▶ [To-do item] Rewrite the lines in the rows below as a numbered list, from the line containing "Маркетплейсы" through the line containing "porez na dohodak.", inclusive. Skip blank lines and leave the pictures out.

▶ [Data extract]
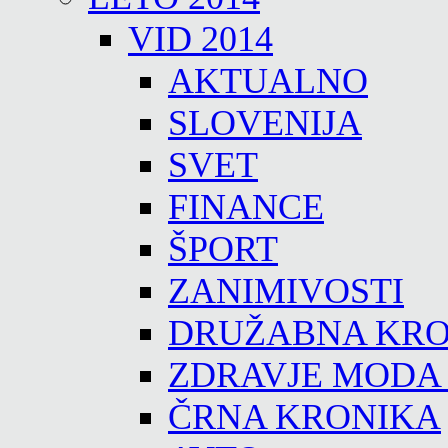
VID 2014
AKTUALNO
SLOVENIJA
SVET
FINANCE
ŠPORT
ZANIMIVOSTI
DRUŽABNA KRO
ZDRAVJE MODA
ČRNA KRONIKA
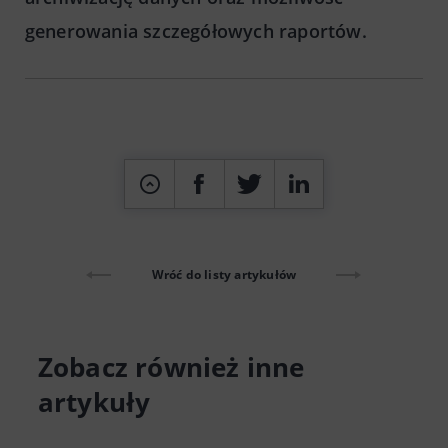
generowania szczegółowych raportów.
Wróć do listy artykułów
Zobacz również inne
artykuły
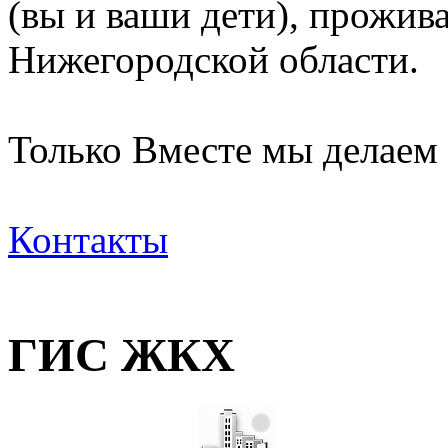
(вы и ваши дети), прожи
Нижегородской области.
Только Вместе мы делаем
Контакты
ГИС ЖКХ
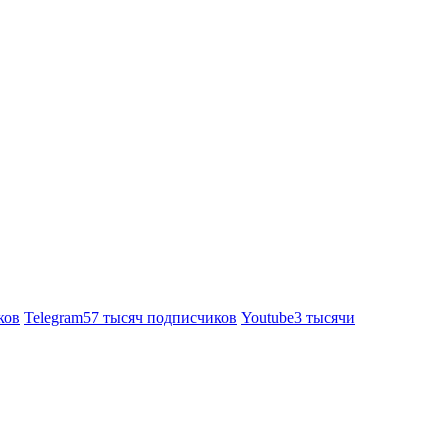
ков
Telegram
57 тысяч подписчиков
Youtube
3 тысячи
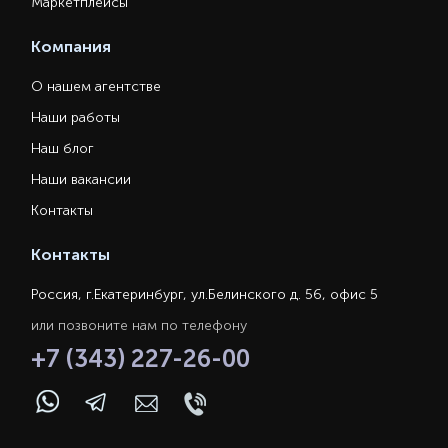
Маркетплейсы
Компания
О нашем агентстве
Наши работы
Наш блог
Наши вакансии
Контакты
Контакты
Россия, г.Екатеринбург, ул.Белинского д. 56, офис 5
или позвоните нам по телефону
+7 (343) 227-26-00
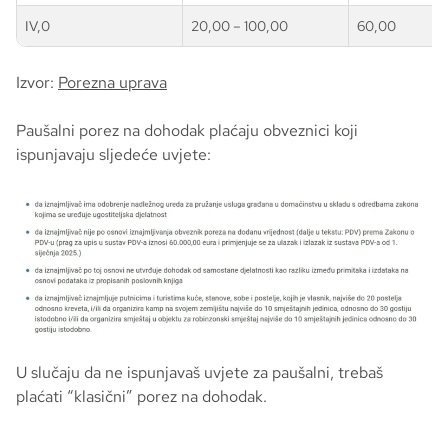
IV,0
20,00 – 100,00
60,00
Izvor:
Porezna uprava
Paušalni porez na dohodak plaćaju obveznici koji
ispunjavaju sljedeće uvjete:
U slučaju da ne ispunjavaš uvjete za paušalni, trebaš
plaćati “klasični” porez na dohodak.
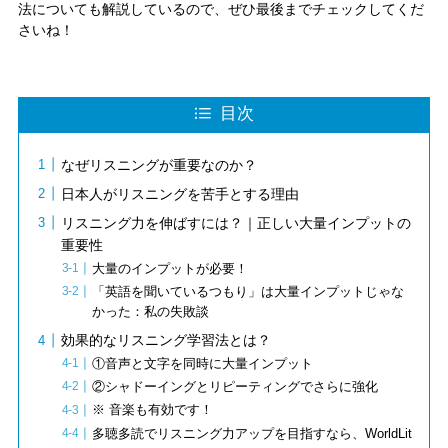
法についても解説しているので、ぜひ最後までチェックしてくだ
さいね！
目次
なぜリスニングが重要なのか？
日本人がリスニングを苦手とする理由
リスニング力を伸ばすには？｜正しい大量インプットの
重要性
大量のインプットが必要！
「英語を聞いているつもり」は大量インプットじゃな
かった：私の失敗談
効果的なリスニング学習法とは？
①音声と文字を同時に大量インプット
②シャドーイングとリピーティングでさらに強化
※ 音楽も有効です！
多聴多読でリスニング力アップを目指すなら、WorldLit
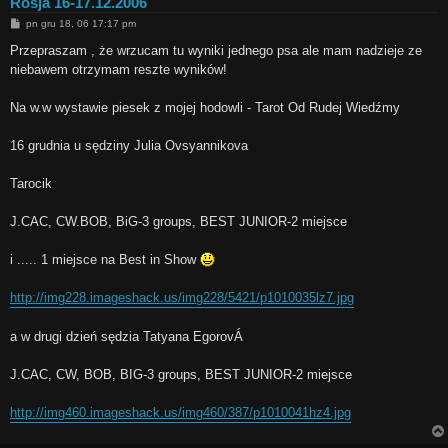
Rosja 16-17.12.2006
P
pn gru 18, 06 17:17 pm
o
s
Przepraszam , że wrzucam tu wyniki jednego psa ale mam nadzieje ze
t
niebawem otrzymam reszte wyników!
Na w.w wystawie piesek z mojej hodowli - Tarot Od Rudej Wiedźmy
16 grudnia u sędziny Julia Ovsyannikova
Tarocik
J.CAC, CW.BOB, BiG-3 groups, BEST JUNIOR-2 miejsce
i ..... 1 miejsce na Best in Show
http://img228.imageshack.us/img228/5421/p1010035lz7.jpg
a w drugi dzień sędzia Tatyana EgorovÁ
J.CAC, CW, BOB, BIG-3 groups, BEST JUNIOR-2 miejsce
http://img460.imageshack.us/img460/387/p1010041hz4.jpg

▶ [Answer to this exercise]
1. Маркетплейсы
2. Компания
3. О нашем агентстве
4. Наши работы
5. Наш блог
6. Наши вакансии
7. Контакты
8. Контакты
9. Россия, г.Екатеринбург, ул.Белинского д. 56, офис 5
10. или позвоните нам по телефону
11. +7 (343) 227-26-00
12. IV,0
13. 20,00 – 100,00
14. 60,00
15. Izvor:
16. Porezna uprava
17. Paušalni porez na dohodak plaćaju obveznici koji
18. ispunjavaju sljedeće uvjete:
19. U slučaju da ne ispunjavaš uvjete za paušalni, trebaš
20. plaćati “klasični” porez na dohodak.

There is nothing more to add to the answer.